James’s embrace of Trotskyism was paired with an intense survey of European philosophy and social thought. He studied Hegel in these years. He was also drawn to the larger canon of European thinkers interested in the concept of “freedom.” Marx in particular captured his imagination; it was in Marx that Hegel’s ideas of freedom became a sturdy theory of revolution based on the organization and self-assertion of workers, and it also led James to consider the plight of Black workers in particular.
The unifying thread that runs through James’s vast body of work was a focus on this proletarianized “race” and racialized working class whose objective position, he argued, made it the potential locomotive for revolutionary socialism, just as the unpaid workers of Haiti were the true engine of the overthrow of slavery. Adapting Lenin’s byword, James concurred that “Every cook can govern,” those of African ancestry not least.

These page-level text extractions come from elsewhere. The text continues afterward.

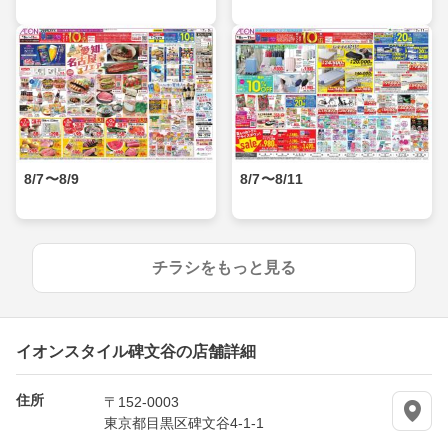
8/7〜8/9
8/7〜8/11
チラシをもっと見る
イオンスタイル碑文谷の店舗詳細
住所
〒152-0003
東京都目黒区碑文谷4-1-1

Reading these European thinkers, however, James was also struck by the fact that, despite their interest in the political and moral progress of freedom, they had little to say about a deeper expression of this idea as embodied in the Haitian Revolution. This was true not only of Marx but of that icon of the American left, Thomas Paine. As the late Haitian scholar Michel-Rolph Trouillot notes in his trailblazing Silencing the Past, this muzzling of the profundity of the Haitian Revolution was an important chapter in a larger narrative of global domination.

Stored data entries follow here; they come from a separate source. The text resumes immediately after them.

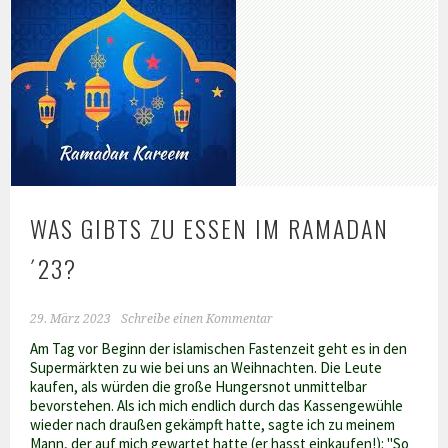
WAS GIBTS ZU ESSEN IM RAMADAN
´23?
29. März 2023
Schreibe einen Kommentar
Am Tag vor Beginn der islamischen Fastenzeit geht es in den
Supermärkten zu wie bei uns an Weihnachten. Die Leute
kaufen, als würden die große Hungersnot unmittelbar
bevorstehen. Als ich mich endlich durch das Kassengewühle
wieder nach draußen gekämpft hatte, sagte ich zu meinem
Mann, der auf mich gewartet hatte (er hasst einkaufen!): "So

The Black Jacobins set out to correct this elision. In its riveting pages, James sought to make Africans active subjects of their own history rather than passive objects of others’ history. Building on James’s pathbreaking book, a new generation of scholars have argued that the Haitian Revolution precipitated a general crisis of the entire slave system in the Western Hemisphere—including in the United States—that could end only in its collapse, which I addressed in my book Confronting Black Jacobins. Not coincidentally, the struggle for the eight-hour workday and the drive to organize labor unions both accelerated in the United States post-abolition, suggesting the importance of the victory of unpaid workers in the Caribbean.